--- Work instruction 1 ---
Translate this sentence from the forum thread on autonomous landing into Spanish: "I found a small patch of grass to land on, I put my plane into a helical spiral, and landed it that way."
--- Work instruction 2 ---
List every distinct name that follows the words "Comment by" in the forum thread on autonomous landing, giving each name once.
--- Work instruction 3 ---
Repeat the portion of the forum thread on autonomous landing between "Comment by Rana" and "is not used.", inclusive.

With a 10 meter height, it would be rather easy to land in 50 meters. It would be coming in hot, but it would be level, it would be a smooth landing. Next time I get a chance, I will try it out and see what happen.

Has anyone suggested that you might try coming down in a helical spiral? It shouldn't be too hard stay within a reasonable diameter circle, say 300 feet would be easy, you could probably stay within 200 feet without too much trouble. In windy conditions you could use wind estimation to account for the wind. You could even use a rather shallow glide angle, to keep the airspeed low. You would not be sure where the plane would land, but what would that matter, as long as you placed the circle over a suitable landing area?

I have in fact used that technique manually once in a while to land in a tight spot. For example, one time I was flying very high over a soccer field when a team showed up and started to practice, so I could not land on the field. I found a small patch of grass to land on, I put my plane into a helical spiral, and landed it that way. Of course, this was manual control, but I don't think it would be too hard to program up autonomous controls to do the same thing. The idea intrigues me, I will put it on my list of things to try out some time.

Best regards,
Bill
Comment by Tj Bordelon on September 20, 2010 at 7:20pm
Hey Bill - Yep, I've tried the spiral. I can do it manually too but I discovered flying below the tree line is just bad in general for my AP. First, tight circles pull plenty of G's and very tight circles for >30 seconds start to confuse my IMU. I haven't debugged this fully, but it seems to be a combination of things. And GPS starts to get a bit inaccurate below the trees, so I figured I had better just stay above the trees, dive bomb and land.

Maybe "folding" the landing pattern, where you just do a single turn at one side of the runway. That way you get double the distance. Anyway, it's nice to see someone else getting their EZ STAR landings perfected :)
Comment by passunca on September 21, 2010 at 3:37am
maybe we need to come up with some sort of DIY ILS system.
The ILS helps an airplan to ajust there landing vector by creating some sort of RF landing strip.
So... I think something similar can be achieved by using a webcam at the edge of the landing strip mounted with the desired landing angle.
The webcam (via the groundstation) would track the drone and provide feedback. The drone would be able to adjust its path according to the feedback from the goundstation.

Moderator
Comment by Ritchie on September 21, 2010 at 4:55am
Excellent
Comment by Tj Bordelon on September 21, 2010 at 6:20am
I have often wondered if this could be done easily with a 2 big IR LEDs at the foot of the runway. See both = lined up. See more of one than the other = off to the side. I bet it could be done very simply. The webcam sounds workable as well, providing you want to land by the laptop. Which in my case is usually where I want.
Comment by passunca on September 21, 2010 at 7:11am
well you can put those IRLEDs on the drone and you only need to remove the IR shield from the webcam and puff that damn thing will light up on screen like nothing else.
Comment by Tj Bordelon on September 21, 2010 at 7:42am
I like it! That would get your landing SPOT ON. My only regret is that I have made my ground station so simple. I have no laptop, only a very low power micro and 256x128 green screen display. I'd have to do a bit of work. But that kind of system would probably allow me to land in the 100 feet of space in my backyard, only I'd have to have a net at the end :)
Comment by Tj Bordelon on September 21, 2010 at 7:48am
OH- but remember latency. Ideally you want the IR camera on the plane so you can keep the RF modem latency out of the loop.
Comment by Rana on September 21, 2010 at 7:59am
Billu Bhaiya, I do agree with you, it is really nice approach for autonomous landing without ultrasonic range finder.
But you would also be having similar views as mine and that is, it only a temporary concoction if ultrasonic range finder is not used.

--- Provided data ---
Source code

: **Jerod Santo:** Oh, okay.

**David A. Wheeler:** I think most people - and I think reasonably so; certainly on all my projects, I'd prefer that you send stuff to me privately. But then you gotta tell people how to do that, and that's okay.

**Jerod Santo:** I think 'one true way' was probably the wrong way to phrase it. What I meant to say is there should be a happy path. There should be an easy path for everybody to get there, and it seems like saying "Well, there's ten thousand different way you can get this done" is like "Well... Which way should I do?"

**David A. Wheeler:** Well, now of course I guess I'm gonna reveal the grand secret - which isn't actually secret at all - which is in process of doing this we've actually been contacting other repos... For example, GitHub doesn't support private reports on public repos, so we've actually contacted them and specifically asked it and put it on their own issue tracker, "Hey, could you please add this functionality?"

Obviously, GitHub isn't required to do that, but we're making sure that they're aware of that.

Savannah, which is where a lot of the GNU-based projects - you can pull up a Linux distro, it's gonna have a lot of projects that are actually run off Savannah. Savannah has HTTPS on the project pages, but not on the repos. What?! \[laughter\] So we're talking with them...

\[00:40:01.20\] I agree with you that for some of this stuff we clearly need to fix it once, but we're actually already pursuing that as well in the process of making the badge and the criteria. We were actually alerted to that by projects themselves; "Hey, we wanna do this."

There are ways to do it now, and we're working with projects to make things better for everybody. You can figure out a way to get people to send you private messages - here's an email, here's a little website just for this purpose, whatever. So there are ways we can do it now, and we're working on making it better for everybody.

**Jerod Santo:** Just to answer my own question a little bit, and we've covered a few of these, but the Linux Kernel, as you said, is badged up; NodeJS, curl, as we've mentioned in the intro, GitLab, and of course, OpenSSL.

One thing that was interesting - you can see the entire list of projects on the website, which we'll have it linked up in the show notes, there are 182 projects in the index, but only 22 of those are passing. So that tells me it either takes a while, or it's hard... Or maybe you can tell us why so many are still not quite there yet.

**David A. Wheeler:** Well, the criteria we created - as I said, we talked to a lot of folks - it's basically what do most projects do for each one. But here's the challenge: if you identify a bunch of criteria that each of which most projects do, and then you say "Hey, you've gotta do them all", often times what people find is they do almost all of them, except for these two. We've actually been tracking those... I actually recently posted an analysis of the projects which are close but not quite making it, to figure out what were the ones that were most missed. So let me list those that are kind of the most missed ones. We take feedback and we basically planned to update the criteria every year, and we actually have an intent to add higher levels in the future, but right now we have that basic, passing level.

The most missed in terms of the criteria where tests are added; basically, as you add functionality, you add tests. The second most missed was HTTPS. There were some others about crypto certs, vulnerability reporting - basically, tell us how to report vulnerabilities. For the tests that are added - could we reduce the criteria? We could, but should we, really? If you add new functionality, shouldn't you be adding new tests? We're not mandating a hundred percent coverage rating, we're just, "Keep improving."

--- Your response 1 ---
Encontré un pequeño trozo de césped donde aterrizar, puse mi avión en una espiral helicoidal y lo aterricé de esa manera.

--- Your response 2 ---
Tj Bordelon
passunca
Ritchie
Rana

--- Your response 3 ---
Comment by Rana on September 21, 2010 at 7:59am
Billu Bhaiya, I do agree with you, it is really nice approach for autonomous landing without ultrasonic range finder.
But you would also be having similar views as mine and that is, it only a temporary concoction if ultrasonic range finder is not used.